Anyway there is someone to be blamed for all the confusion about it...


----------



## cabriofahrer (Nov 18, 2009)

Today I tried a freebsd-update fetch install on a fresh installed FreebSD 7.2-System. That gives you 7.2-p4 or something like that, an update of the kernel is also performed as I understand.
But when installing packages from 7-stable you still get the same problem.
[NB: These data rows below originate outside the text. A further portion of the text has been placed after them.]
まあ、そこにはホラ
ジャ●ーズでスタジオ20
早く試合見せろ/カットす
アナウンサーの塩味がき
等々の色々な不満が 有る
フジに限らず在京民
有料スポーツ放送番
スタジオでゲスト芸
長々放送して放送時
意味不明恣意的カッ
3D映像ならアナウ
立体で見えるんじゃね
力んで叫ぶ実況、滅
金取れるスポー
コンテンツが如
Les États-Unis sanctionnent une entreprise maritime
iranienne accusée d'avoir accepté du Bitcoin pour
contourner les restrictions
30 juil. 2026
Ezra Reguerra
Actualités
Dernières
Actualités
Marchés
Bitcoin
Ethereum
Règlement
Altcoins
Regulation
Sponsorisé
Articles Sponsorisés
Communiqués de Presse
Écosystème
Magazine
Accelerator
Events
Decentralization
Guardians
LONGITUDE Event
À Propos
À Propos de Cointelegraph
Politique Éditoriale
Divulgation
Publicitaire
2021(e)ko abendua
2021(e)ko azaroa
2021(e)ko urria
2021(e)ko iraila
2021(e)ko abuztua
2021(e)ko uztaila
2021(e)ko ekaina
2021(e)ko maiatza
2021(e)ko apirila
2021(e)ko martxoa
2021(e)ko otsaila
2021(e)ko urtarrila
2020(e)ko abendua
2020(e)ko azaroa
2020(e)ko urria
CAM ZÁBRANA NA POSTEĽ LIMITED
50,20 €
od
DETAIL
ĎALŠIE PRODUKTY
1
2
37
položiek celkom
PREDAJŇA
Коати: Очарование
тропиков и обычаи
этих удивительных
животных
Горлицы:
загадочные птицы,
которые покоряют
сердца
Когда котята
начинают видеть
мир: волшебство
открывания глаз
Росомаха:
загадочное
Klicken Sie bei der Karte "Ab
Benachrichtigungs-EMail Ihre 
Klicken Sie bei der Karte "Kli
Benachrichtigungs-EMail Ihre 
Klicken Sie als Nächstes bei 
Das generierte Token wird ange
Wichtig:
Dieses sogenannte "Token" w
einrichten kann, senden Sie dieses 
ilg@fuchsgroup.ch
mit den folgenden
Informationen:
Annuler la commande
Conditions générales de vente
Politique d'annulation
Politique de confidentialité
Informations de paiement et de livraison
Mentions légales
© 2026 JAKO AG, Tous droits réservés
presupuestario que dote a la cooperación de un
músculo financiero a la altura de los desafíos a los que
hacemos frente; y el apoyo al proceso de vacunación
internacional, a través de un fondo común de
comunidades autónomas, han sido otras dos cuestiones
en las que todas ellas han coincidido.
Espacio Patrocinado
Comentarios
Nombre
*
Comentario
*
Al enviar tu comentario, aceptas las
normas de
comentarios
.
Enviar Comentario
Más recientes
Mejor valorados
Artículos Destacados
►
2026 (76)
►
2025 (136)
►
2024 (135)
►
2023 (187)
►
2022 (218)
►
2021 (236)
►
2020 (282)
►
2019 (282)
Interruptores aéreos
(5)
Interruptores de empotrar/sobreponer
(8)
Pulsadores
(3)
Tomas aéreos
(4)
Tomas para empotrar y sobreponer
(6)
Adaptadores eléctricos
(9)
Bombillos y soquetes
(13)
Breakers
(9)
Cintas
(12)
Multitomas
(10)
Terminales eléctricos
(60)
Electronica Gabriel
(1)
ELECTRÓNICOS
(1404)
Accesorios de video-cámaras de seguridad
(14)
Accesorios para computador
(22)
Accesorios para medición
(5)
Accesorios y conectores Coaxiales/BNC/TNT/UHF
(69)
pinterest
It looks like you just cannot rely on installing stable-packages on a release-system, no matter what you do.
So either you stick to the old release-packages or you upgrade from ports, or you upgrade to 7-stable with makeworld (or something like that, because binary-upgrade with freebsd-update does only upgrade to releases and candidates, but not stable), is that so? 
Aren't there any sites with actual versions of packages for release-versions of FreeBSD?


----------



## warudemaru (Nov 21, 2009)

Apparently that seems to be right, the problem arises when mixing packages from STABLE branch with RELEASE version of system. Can be fixed after moving system to STABLE branch (cvsup and make buildworld), or rebuilding the packages causing errors from ports.


----------



## cabriofahrer (Nov 23, 2009)

You don't even need to mix stable-with release-packages. A complete userland environment by stable packages only in a releas base-system will cause that trouble. Of course you can reinstall packages causing trouble with ports, but in order to do that you first need to find out which packages are causing that problem.
And upgrading the basis-system to stable is no good, because then neither freebsd-update nor a sysinstall-upgrade of a later release version will work then. This is very unsatisfactory.
Why can't we just get provided with up to date release-packages for people who want to stick with their FreeBSD-Release-Version until a new release comes out, which actually is the recommended thing to do for production use???


----------